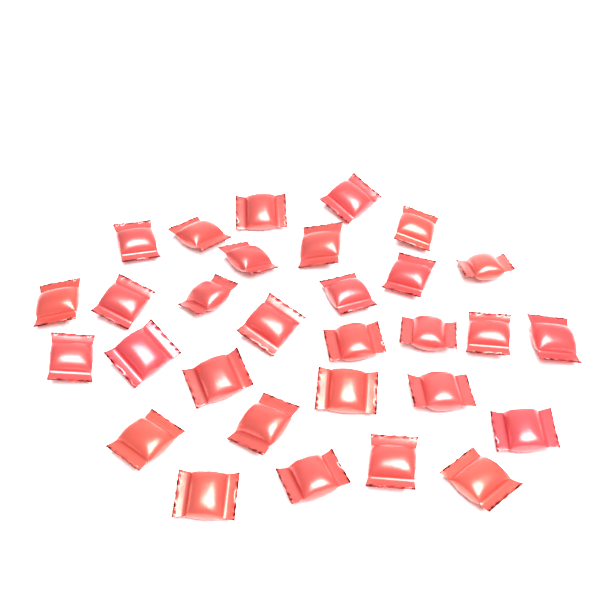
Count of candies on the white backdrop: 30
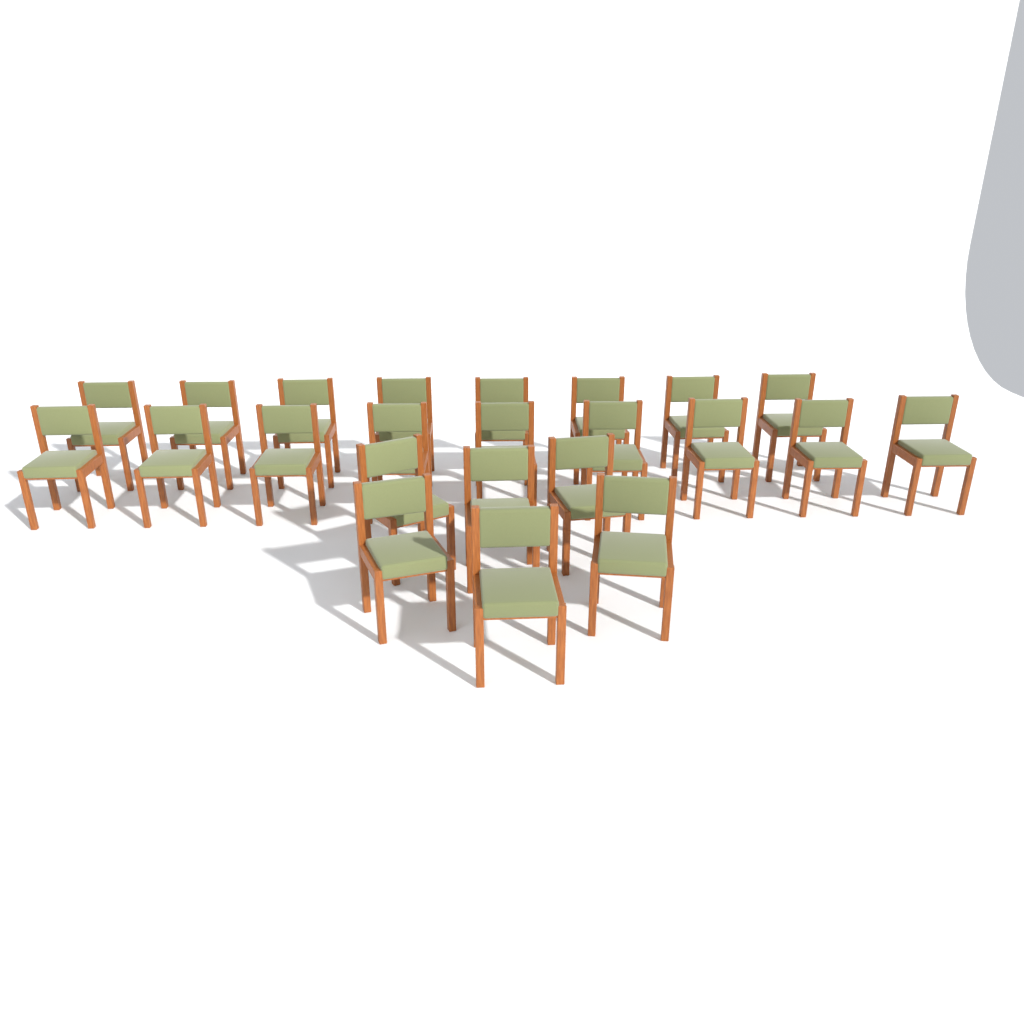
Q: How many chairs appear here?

---

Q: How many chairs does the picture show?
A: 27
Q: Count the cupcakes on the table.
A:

...

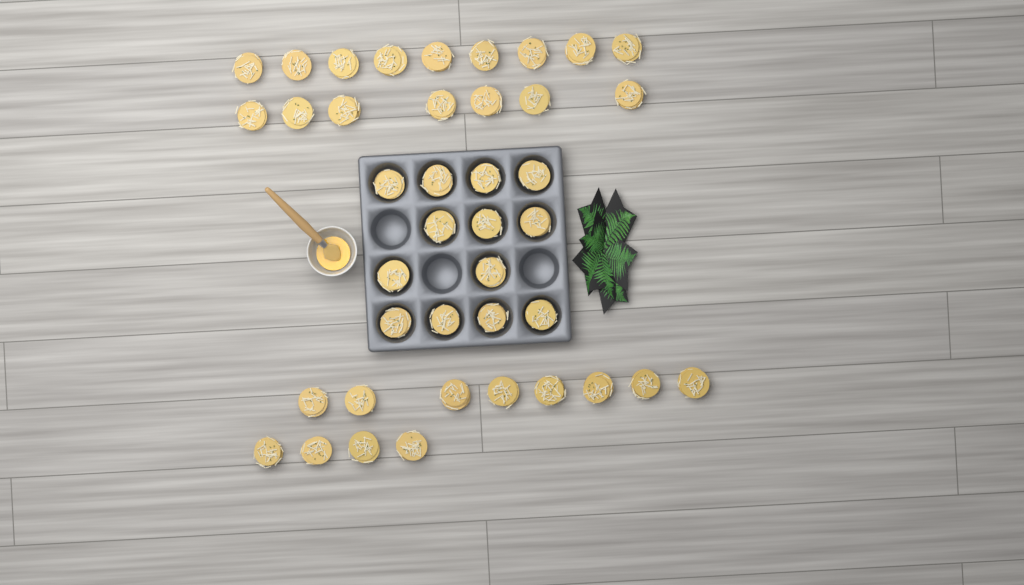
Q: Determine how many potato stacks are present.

*EXERCISE GOAL*: Output as a JSON list of strings, one string per line, the lines of the material that start at the line containing "Count of candies on the white backdrop: 30" and end with the line containing "Q: How many chairs appear here?". Leave out blank lines and the pictures.

*OUTPUT OF THE TASK*:
[
  "Count of candies on the white backdrop: 30",
  "Q: How many chairs appear here?"
]